North smiled. ‘You can buy these on the internet for three hundred quid.’

‘You didn’t have time, not even for next day delivery,’ said James with a disapproving look. ‘You’ll be hung out to dry one day.’

‘We don’t have to mention the Enforcer in any official capacity.’

‘Can you believe him?’ James asked Deacon. Deacon avoided eye contact. James studied her. ‘You know all about him and his friends, don’t you?’ Deacon squirmed. James circled North to get a clearer view of his face.

‘But Jed Harris is dead,’ Deacon tried to divert the line of conversation. Won’t the van just be back in the pool with anyone using it?’

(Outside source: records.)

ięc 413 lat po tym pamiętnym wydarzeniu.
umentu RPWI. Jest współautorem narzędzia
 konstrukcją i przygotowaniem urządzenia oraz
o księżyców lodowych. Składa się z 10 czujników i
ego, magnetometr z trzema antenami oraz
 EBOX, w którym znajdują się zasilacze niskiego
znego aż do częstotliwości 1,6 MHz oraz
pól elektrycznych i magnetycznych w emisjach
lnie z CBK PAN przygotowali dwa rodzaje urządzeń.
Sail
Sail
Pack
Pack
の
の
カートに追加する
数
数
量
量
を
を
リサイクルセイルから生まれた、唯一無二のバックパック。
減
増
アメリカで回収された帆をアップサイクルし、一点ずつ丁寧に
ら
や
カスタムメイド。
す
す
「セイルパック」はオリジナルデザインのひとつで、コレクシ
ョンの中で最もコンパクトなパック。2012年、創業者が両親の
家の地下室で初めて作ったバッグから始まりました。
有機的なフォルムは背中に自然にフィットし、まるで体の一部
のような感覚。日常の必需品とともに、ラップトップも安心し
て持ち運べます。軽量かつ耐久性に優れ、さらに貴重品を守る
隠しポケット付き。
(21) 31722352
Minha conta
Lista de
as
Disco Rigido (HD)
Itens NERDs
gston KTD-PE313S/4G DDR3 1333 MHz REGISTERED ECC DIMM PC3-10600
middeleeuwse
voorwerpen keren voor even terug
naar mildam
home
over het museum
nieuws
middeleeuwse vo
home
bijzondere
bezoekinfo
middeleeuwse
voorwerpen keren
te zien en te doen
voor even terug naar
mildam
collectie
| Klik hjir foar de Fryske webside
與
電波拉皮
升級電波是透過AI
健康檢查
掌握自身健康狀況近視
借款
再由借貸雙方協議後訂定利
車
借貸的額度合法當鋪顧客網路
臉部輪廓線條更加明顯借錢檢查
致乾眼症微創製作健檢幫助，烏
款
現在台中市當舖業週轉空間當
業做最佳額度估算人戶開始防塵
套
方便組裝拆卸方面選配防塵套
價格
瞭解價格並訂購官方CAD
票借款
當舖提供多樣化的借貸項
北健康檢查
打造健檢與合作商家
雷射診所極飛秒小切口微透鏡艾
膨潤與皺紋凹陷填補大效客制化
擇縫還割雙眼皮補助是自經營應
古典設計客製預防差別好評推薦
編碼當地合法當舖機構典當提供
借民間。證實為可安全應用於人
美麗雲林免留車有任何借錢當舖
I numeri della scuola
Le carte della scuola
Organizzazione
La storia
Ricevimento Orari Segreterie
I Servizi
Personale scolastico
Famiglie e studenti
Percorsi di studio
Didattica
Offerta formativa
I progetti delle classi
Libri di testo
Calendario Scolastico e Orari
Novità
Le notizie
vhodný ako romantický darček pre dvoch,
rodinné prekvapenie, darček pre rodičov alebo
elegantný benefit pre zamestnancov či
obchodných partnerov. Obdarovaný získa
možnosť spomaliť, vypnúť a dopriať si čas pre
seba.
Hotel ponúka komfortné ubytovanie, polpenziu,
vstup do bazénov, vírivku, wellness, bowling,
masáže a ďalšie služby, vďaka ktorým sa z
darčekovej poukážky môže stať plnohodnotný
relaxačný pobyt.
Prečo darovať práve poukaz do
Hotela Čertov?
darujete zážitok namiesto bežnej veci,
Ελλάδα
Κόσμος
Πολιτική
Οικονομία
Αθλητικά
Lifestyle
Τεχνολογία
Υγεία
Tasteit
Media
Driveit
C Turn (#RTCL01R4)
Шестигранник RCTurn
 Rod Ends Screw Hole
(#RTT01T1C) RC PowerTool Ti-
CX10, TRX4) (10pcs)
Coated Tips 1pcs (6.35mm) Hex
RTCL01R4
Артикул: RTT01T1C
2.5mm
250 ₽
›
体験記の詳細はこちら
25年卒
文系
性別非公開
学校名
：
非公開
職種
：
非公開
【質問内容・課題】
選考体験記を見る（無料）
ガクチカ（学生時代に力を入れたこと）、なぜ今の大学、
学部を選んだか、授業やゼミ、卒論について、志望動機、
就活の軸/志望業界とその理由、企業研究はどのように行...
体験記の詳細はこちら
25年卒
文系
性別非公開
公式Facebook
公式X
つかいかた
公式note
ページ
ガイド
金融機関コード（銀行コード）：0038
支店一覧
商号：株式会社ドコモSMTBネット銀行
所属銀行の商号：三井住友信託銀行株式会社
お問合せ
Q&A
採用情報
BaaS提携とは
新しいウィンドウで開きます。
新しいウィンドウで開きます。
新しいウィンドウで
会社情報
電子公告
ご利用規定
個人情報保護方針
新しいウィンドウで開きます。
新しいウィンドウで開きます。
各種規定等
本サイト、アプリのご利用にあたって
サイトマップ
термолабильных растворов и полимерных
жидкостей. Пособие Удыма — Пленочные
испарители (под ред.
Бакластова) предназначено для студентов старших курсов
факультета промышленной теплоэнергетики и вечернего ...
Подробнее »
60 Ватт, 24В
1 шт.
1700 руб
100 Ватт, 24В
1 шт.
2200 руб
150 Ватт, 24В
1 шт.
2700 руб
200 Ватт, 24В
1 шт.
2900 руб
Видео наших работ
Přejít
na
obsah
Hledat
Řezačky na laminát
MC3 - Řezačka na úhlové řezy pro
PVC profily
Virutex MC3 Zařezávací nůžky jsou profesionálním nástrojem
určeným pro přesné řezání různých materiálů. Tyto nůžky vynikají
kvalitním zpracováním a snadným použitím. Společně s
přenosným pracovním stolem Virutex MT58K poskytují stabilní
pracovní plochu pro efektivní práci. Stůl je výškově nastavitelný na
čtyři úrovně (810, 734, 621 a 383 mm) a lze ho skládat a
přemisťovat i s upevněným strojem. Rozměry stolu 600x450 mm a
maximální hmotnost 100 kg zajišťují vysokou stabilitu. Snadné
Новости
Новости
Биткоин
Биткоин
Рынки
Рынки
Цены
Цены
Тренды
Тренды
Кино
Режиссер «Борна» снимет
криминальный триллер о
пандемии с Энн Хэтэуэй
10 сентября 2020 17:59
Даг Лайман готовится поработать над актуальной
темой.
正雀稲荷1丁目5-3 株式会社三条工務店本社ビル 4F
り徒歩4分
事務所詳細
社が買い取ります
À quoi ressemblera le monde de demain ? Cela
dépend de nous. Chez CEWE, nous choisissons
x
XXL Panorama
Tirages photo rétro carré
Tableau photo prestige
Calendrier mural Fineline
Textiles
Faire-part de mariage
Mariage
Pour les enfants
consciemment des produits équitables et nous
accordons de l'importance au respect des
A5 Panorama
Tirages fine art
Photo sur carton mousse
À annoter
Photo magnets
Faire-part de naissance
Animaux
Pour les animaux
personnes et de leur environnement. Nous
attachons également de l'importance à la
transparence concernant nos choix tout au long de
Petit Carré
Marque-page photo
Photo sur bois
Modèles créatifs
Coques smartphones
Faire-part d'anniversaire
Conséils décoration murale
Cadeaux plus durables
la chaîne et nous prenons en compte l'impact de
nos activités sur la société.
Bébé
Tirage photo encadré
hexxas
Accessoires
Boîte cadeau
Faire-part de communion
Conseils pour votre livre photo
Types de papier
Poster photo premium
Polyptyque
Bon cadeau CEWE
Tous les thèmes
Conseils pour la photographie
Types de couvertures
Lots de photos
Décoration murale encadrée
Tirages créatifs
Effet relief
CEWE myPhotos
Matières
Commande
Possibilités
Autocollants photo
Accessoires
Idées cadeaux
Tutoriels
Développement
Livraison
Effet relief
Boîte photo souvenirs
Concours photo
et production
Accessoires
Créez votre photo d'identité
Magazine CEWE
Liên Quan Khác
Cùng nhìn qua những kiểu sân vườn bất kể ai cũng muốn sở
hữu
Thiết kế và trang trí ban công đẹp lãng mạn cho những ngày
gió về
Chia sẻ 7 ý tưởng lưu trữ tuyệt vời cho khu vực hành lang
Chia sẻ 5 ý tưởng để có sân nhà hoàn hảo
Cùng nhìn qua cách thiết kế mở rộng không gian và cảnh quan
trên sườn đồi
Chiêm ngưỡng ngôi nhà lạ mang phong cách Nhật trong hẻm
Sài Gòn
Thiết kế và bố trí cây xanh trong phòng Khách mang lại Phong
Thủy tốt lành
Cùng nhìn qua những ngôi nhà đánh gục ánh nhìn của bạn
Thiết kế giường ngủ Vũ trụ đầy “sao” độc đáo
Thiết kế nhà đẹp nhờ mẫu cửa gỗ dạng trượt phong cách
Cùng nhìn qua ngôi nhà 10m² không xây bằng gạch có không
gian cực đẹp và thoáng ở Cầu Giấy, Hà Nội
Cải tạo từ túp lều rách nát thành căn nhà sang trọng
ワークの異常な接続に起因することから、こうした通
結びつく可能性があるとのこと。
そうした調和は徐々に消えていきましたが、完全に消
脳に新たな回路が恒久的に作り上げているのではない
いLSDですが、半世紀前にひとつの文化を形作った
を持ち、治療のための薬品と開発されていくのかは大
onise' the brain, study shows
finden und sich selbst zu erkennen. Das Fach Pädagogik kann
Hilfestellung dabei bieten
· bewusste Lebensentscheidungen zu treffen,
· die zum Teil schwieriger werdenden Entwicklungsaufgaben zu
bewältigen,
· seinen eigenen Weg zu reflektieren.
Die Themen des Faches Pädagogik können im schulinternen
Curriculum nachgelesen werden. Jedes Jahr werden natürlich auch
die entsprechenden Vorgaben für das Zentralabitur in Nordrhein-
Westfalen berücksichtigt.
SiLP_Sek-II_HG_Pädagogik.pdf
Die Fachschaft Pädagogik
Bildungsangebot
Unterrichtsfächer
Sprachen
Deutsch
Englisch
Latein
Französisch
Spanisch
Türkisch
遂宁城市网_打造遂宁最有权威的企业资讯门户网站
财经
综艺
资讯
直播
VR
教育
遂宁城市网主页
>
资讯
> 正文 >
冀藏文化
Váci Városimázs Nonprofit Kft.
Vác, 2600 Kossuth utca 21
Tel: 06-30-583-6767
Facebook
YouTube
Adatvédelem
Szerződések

‘I don’t think so. This is bigger than Awayday Harris and Matt Mason. Those above them had them killed to cover their own arses. They are clever and ruthless. That van is one of several registered to the charity. They would always have to use the same one on drug related matters. They would need anyone looking for it to be able to identify it from the others in case one happened into the wrong place at the wrong time and some do-gooder gets handed a bag full of readies and asked for a kilo of heroin in return. There is a very good chance that it is used to pick up incoming shipments, ferry smaller amounts from a central store, that kind of thing. With all the shit that’s been going on their focus has been on the people involved not some van. It might have escaped their attention. They could still be using it – especially if they are trying to keep the network running. They could have existing obligations to keep. Any incoming shipments wouldn’t be so easy to postpone. They could have paid big money up front and it must take a lot of work - it’s not like this stuff is growing as local produce. They will have to cut themselves off from the charity but a wholesale change of the entire operation couldn’t take place at the push of a button. It would take a bunch more time than a text. And they have had a lot on their minds as we have already witnessed. With their plate so full a van could have been overlooked. It could be a necessity. It’s our only hope.’